== Kutipan Teks

Perempuan: Beban Mental Setelah Bercerai

in hive-103393 •  4 years ago 

rose-165819_1920.jpg

pembatas postingan.png

Ada yang hilang dalam narasi kita sehari-hari ketika membahas zona waktu yang termanifestasi dalam umur dan mempengaruhi cara berpikir kita terhadap pembangunan masa depan. Kita dominan mempersiapkan generasi muda untuk masa depan, tetapi mengalienasi orang tua. Apapun rencana kita, kebijakan yang kita ambil, lebih besar perhatiannya pada persiapan akan masa depan, dengan tidak memperhatikan orang yang sudah berada pada "masa depan" itu sendiri.

Saya memusatkan perhatian dalam tulisan ini kepada perempuan-perempuan yang ditinggalkan suami, dengan sebab meninggal atau cerai hidup. Tentunya ada banyak hal yang terjadi yang mengakibatkan terjadi perceraian, tapi saya tidak akan fokus pada hal tersebut. Saya akan coba menulis apa saja yang pernah saya ketahui dari cerita-cerita teman dan perempuan yang mengalami, semoga bisa menjadi refleksi bagi lelaki, terutama pengambil kebijakan atau bahkan masyarakat umum yang hidup berdampingan dengan perempuan-perempuan yang saya sebutkan tadi.

Tidak mudah melupakan perceraian. Dari cerita N (inisial), suaminya bukanlah orang yang dinikahinya karena cinta, tetapi karena lelaki tersebut tertarik kepadanya dan melamarnya. Saat itu N masih bersekolah di Sekolah Menengah Atas. Usia dimana seorang remaja (perempuan) sedang bahagianya belajar sesuatu hal yang baru. Setelah tamat dari SMA, N secara resmi menikah dengan lelaki yang menyukainya itu. N kemudian melanjutkan pendidikan ke universitas di kotanya. Itu pun bukan karena dukungan secara moril dari suaminya tersebut. Itu karena ambisi N untuk meneruskan pendidikannya karena ia cinta belajar. Walaupun suaminya tetap memberi dukungan secara materi, tetapi itu tidak cukup bagi seorang perempuan, apalagi saat itu N juga sedang hamil.

====

- Tujuan Anda
Ulangi bagian tulisan tentang beban mental perempuan setelah bercerai, antara "Tidak mudah melupakan" dan "juga sedang hamil.", termasuk kedua ujungnya. Entri yang menyusul berasal dari sumber lain.

== Data untuk Analisis

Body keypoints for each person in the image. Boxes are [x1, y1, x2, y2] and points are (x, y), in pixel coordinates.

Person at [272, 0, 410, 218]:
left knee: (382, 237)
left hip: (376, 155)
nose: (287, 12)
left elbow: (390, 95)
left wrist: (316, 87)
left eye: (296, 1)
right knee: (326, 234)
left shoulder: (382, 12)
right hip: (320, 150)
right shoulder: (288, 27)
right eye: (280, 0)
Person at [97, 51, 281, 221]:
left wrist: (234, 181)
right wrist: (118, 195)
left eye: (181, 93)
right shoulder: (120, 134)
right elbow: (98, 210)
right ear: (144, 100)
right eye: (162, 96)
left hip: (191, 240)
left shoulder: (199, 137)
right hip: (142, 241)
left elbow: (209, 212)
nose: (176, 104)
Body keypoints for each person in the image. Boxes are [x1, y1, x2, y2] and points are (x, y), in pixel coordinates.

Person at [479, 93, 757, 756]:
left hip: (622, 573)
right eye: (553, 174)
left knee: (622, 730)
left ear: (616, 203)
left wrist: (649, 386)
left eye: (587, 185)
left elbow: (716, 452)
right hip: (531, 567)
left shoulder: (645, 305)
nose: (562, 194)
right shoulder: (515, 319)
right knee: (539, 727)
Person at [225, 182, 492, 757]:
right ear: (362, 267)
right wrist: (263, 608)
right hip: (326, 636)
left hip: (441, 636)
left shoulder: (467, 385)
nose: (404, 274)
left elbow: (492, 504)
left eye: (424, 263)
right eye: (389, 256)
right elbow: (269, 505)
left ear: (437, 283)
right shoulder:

====

- Jawaban Tugas
Tidak mudah melupakan perceraian. Dari cerita N (inisial), suaminya bukanlah orang yang dinikahinya karena cinta, tetapi karena lelaki tersebut tertarik kepadanya dan melamarnya. Saat itu N masih bersekolah di Sekolah Menengah Atas. Usia dimana seorang remaja (perempuan) sedang bahagianya belajar sesuatu hal yang baru. Setelah tamat dari SMA, N secara resmi menikah dengan lelaki yang menyukainya itu. N kemudian melanjutkan pendidikan ke universitas di kotanya. Itu pun bukan karena dukungan secara moril dari suaminya tersebut. Itu karena ambisi N untuk meneruskan pendidikannya karena ia cinta belajar. Walaupun suaminya tetap memberi dukungan secara materi, tetapi itu tidak cukup bagi seorang perempuan, apalagi saat itu N juga sedang hamil.